§ Tareas por realizar:
1. En la nota sobre Georgalos, ¿cómo quedaría en forma de lista el párrafo que empieza con "La empresa Georgalos, tradicional fabricante de caramelos", conservando sus datos principales?
2. Responde estas preguntas sobre la nota sobre Georgalos:
(a) ¿Qué productos fabrica tradicionalmente Georgalos en Argentina?
(b) ¿En qué mes y año se confirmó el cambio de estrategia?
(c) ¿Qué buscó reducir Georgalos con la fabricación en el extranjero?

Georgalos traslada producción a China y despide 80 trabajadores en Argentina





La empresa Georgalos, tradicional fabricante de caramelos en Argentina, ha anunciado recientemente que ha trasladado parte de su producción a China, lo que ha resultado en la suspensión de 80 trabajadores locales. Este cambio de estrategia se confirmó en una comunicación oficial en marzo de 2025, evidenciando la tendencia del modelo económico implementado por el gobierno de Javier Milei y Luis Caputo. En medio de un panorama donde las importaciones están en aumento, esta decisión también muestra cómo las políticas económicas están impactando directamente el empleo en el país.

Georgalos, conocida por sus productos icónicos en el mercado nacional, ha buscado reducir costos mediante la fabricación en el extranjero. Este movimiento se suma a una serie de decisiones empresariales que priorizan la competitividad en un entorno donde los costos de producción en Argentina se han vuelto insostenibles para algunas empresas. La suspención de estos trabajadores resalta la angustiante realidad que enfrentan muchos ciudadanos en un mercado laboral cada vez más precario.

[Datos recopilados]
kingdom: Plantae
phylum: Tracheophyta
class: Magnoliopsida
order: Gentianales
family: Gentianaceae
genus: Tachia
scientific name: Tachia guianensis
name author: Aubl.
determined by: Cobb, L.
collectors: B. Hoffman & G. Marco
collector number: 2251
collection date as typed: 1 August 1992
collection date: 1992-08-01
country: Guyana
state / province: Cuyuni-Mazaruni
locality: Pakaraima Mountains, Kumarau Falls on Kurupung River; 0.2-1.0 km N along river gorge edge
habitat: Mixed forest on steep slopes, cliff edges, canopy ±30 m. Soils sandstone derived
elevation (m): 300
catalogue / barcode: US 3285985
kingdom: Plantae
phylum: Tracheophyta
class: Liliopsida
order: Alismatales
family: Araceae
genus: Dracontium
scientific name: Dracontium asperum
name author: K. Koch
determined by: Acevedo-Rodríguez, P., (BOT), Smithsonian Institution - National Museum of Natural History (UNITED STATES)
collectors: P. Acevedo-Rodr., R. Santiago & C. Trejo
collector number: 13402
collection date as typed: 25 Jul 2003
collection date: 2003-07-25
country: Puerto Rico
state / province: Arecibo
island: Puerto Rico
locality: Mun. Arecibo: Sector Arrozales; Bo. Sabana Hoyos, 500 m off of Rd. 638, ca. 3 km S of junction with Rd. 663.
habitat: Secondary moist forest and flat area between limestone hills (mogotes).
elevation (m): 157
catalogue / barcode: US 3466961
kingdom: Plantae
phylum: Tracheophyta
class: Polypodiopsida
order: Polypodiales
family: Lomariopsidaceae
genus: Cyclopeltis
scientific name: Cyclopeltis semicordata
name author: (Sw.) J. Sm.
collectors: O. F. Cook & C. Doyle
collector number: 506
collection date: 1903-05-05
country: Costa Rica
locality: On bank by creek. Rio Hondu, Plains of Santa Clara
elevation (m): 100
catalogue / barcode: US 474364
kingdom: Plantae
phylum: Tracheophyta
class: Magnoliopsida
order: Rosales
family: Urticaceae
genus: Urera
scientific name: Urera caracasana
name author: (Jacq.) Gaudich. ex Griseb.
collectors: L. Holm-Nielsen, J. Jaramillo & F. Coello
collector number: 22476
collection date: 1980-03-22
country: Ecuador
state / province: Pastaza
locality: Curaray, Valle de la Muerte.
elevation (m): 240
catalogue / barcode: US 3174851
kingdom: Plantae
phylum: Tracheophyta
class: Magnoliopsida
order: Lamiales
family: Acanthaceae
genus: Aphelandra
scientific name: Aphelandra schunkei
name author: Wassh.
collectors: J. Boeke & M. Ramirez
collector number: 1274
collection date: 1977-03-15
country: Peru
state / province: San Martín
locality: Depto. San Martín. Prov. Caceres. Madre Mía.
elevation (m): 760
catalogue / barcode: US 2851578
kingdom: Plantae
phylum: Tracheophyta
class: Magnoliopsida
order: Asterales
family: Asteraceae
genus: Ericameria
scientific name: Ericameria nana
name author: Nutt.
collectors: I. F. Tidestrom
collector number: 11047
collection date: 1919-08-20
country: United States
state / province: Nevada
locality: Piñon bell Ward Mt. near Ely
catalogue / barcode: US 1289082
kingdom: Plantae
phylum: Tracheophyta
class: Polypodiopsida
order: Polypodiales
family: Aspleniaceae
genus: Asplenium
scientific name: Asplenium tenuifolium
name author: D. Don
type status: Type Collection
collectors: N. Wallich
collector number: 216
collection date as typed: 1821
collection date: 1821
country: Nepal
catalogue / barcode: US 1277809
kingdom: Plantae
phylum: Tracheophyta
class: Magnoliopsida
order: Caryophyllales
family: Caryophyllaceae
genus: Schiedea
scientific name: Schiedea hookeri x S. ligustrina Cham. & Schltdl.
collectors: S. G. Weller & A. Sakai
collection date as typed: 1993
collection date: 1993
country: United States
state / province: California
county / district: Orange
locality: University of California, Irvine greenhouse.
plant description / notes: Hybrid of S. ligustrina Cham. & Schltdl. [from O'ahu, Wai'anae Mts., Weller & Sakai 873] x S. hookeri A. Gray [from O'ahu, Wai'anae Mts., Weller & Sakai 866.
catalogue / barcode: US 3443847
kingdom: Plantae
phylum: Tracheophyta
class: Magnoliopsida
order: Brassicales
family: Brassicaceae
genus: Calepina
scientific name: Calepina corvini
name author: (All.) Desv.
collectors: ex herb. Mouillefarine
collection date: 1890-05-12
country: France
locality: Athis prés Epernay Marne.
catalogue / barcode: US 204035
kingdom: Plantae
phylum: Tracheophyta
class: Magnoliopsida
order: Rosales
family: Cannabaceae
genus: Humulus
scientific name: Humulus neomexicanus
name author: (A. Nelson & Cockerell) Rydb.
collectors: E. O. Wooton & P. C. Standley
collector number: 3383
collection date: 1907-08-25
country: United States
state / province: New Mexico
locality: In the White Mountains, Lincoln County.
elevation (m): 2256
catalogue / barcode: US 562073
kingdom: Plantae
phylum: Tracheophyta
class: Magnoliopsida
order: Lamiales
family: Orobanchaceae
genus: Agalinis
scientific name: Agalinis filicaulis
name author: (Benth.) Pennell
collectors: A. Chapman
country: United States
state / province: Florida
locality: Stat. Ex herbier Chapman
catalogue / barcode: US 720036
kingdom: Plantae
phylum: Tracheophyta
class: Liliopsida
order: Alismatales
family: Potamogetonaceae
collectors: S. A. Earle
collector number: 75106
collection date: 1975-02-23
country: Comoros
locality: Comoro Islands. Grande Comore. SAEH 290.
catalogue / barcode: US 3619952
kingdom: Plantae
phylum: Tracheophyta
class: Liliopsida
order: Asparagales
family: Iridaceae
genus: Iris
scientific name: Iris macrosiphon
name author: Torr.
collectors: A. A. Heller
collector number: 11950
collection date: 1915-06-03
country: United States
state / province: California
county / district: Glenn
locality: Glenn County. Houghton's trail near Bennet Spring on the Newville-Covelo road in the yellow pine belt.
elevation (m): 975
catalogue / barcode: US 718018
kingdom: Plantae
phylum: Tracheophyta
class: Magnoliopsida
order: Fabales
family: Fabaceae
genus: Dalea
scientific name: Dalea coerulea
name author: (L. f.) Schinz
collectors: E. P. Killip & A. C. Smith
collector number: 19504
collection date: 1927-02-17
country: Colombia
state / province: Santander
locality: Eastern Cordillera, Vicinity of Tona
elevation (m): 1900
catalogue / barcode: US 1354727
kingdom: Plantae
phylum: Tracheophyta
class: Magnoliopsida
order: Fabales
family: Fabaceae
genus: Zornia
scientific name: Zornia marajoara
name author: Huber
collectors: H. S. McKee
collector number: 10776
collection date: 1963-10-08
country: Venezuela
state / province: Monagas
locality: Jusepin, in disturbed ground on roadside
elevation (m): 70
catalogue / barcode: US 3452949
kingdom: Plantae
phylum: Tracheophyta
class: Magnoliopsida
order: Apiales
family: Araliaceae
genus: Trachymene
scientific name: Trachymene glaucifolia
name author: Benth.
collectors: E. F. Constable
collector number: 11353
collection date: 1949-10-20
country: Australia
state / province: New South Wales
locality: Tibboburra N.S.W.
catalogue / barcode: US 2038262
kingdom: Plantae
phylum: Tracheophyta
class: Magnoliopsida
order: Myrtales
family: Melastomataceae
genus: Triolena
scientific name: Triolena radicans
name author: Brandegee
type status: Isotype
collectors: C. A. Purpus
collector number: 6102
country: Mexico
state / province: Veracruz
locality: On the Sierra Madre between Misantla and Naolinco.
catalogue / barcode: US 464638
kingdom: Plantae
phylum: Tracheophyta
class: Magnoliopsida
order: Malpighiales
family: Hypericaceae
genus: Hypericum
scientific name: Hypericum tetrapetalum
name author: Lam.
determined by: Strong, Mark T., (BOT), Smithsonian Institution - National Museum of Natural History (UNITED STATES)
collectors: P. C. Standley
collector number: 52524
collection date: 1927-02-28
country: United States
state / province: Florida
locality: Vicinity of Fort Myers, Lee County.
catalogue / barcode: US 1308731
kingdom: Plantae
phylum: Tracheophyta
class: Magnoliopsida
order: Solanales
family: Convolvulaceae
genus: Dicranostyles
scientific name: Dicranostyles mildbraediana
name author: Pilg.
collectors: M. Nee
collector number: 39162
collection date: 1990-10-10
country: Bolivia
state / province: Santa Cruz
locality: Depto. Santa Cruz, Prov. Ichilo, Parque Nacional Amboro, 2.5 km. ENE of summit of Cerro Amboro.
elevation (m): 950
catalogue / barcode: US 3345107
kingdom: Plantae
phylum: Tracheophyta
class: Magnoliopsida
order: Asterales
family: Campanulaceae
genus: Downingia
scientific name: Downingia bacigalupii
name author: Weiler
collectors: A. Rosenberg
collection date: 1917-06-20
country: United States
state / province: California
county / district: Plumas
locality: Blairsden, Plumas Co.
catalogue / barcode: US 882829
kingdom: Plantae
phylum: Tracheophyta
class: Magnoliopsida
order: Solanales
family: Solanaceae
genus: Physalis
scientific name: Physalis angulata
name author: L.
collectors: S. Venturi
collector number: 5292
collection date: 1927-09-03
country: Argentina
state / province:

§ Respuestas por tarea:
1.
- Georgalos, tradicional fabricante de caramelos en Argentina, trasladó parte de su producción a China.
- El traslado provocó la suspensión de 80 trabajadores locales.
- El cambio se confirmó en una comunicación oficial en marzo de 2025.
- Según la nota, refleja la tendencia del modelo económico del gobierno de Javier Milei y Luis Caputo.
- Ocurre en un contexto de importaciones en aumento y muestra el impacto directo de las políticas económicas en el empleo.

2.
(a) Caramelos.
(b) En marzo de 2025.
(c) Los costos.